How Advisors Can Guide Clients Looking to Access Private Markets

Danielle WalkerThe views presented here do not necessarily represent those of Advisor Perspectives.

As more retail investors gain access to private markets, advisors should be careful to communicate the risks, and not just the potential upside, of diving into these alternative investments.

“It’s a space that we’ve been fairly cautious on, with the ‘retailification’ of particularly private equity, and it’s for a couple of reasons,” Jason Blackwell, chief investment strategist at Focus Partners Wealth, said.

“One, this is a space where there is truly an information disadvantage that retail investors have,” Blackwell said, noting the dearth of public filings to access private company performance.

For fund managers or institutional investors with dedicated resources to research private companies and markets, there may be opportunities to use that information to their advantage, Blackwell explained. But most retail investors are not in a position to have that competitive, investment edge.

“A retail investor is not going to have that information,” he said. “They are often going off of news reports and the glossy presentations that the company wants them to see. Also, a lot of the value in private equity comes from being able to shape the underlying company’s outcomes.”

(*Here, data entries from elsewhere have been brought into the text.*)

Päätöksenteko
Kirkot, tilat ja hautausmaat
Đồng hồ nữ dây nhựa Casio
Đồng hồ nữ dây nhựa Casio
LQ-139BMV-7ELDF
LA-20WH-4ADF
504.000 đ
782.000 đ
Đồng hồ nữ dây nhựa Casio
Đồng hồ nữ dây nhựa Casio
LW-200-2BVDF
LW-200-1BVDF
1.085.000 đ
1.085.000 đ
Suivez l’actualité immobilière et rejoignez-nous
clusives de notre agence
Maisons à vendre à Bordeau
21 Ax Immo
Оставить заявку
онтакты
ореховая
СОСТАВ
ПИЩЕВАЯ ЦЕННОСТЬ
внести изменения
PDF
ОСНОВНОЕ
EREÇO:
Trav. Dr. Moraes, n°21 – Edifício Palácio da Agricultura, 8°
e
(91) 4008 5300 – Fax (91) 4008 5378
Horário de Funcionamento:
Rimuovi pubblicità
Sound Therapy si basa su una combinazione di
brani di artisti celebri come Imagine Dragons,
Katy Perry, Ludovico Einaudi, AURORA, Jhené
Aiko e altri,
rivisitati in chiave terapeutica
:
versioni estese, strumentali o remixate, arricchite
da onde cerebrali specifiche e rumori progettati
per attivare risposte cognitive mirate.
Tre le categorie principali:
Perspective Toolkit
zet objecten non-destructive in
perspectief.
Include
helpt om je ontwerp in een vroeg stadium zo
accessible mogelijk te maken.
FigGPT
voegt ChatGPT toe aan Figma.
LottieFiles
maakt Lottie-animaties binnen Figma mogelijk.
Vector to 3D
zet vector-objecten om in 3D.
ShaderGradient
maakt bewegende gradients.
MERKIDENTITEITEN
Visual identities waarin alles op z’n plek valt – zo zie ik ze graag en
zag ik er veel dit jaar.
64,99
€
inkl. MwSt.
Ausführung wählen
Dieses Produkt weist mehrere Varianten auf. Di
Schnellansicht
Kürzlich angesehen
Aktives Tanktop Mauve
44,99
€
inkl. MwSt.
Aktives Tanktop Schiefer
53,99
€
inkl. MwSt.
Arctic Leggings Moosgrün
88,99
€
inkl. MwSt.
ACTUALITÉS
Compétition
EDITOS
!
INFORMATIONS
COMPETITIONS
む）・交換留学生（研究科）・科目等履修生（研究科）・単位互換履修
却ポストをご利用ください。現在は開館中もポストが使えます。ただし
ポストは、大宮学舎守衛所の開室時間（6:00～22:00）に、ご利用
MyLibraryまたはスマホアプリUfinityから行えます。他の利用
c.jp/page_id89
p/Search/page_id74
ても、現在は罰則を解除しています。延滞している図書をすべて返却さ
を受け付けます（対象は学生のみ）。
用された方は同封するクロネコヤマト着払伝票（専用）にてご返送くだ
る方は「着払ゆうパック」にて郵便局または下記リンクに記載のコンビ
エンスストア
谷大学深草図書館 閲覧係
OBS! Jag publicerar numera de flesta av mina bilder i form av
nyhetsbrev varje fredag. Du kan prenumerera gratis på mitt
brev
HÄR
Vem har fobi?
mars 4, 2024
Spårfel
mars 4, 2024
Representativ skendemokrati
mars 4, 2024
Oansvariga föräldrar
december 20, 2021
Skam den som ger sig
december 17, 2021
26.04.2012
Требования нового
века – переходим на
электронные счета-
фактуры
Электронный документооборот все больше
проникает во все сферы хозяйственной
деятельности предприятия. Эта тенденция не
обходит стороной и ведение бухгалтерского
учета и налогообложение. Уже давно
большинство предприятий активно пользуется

Institutional investors can often give private companies strategic advice, for instance, which might include introducing firms to new clients or investors, allowing them to “change the growth trajectory of a business by being active owners,” Blackwell said.

“A retail investor just doesn’t have those levers to pull. They are hoping that someone else is going to pull those levers for them, and they will be able to ride along. But we do believe that puts those investors at a disadvantage,” Blackwell said.